Male performers often wear jodhpurs and various types of vest; they carry the Ethiopian flag and various patriotic banners and placards, as well as traditional Ethiopian shields and swords called shotel. Female performers wear traditional dress called habesha kemis and some wear black gowns over all, while other place royal crowns on their heads to represent Empress Taytu. The celebration takes place not only in Addis Ababa, but also other cities such as Bahir Dar, Debre Markos and Adwa itself. Patriotic music plays a part as well, for example Gigi's ballad dedicated to the Battle of Adwa and Teddy Afro's "Tikur Sew" are frequently played during the celebration.

==Controversies==
The commemoration has occasionally been marked by social and political tensions. Critics have raised concerns about the way the event is organized, the symbols it celebrates, and its role in the broader politics of national identity.
Human rights organizations, including the Ethiopian Human Rights Commission, have reported incidents of excessive force by security personnel during Adwa Day gatherings in Addis Ababa. Most notably, during the 2023 celebration, a clash erupted between security forces and the people involving the dispersion of tear gas; police obstructed the road leading to both squares. In St. George's Cathedral, police fired tear gas to congregants and clergies while conducting an annual feast of Saint George. One person named Mekuanent Wodaj died and many injured by stampede. Prime Minister Abiy Ahmed blamed "unspecified entities for things that gone wrong during Adwa Victory Celebration in Addis Ababa."

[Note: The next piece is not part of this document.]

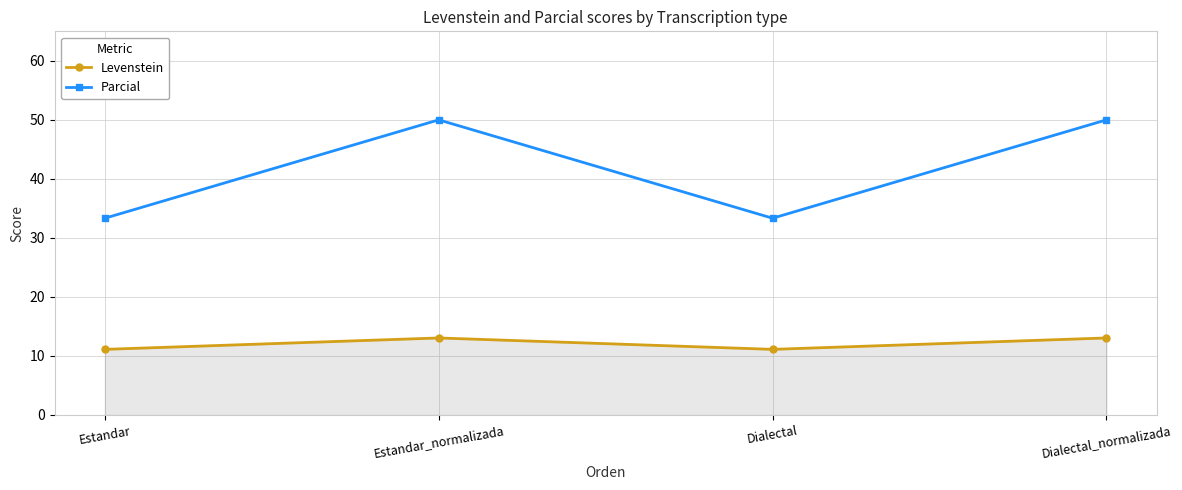

Is this an area chart (filled region under the line)?

No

Adwa’s legacy as a symbol of unity against colonialism is sometimes contested within Ethiopia’s ethnically diverse society.
Some Oromo and southern Ethiopian communities view the glorification of Emperor Menelik II as problematic, arguing that his subsequent southern expansion campaigns were acts of internal conquest rather than national unification. Similarly, some have expressed that Tigray contributions to the victory have not been adequately acknowledged in national narratives, particularly amid political and military tensions with the central government.

Intellectuals and activists have also debated whether Adwa is used by successive governments as a tool for political legitimacy and nation-building. Critics suggest that the official narrative sometimes romanticizes the past while overlooking Ethiopia’s internal hierarchies and historic injustices.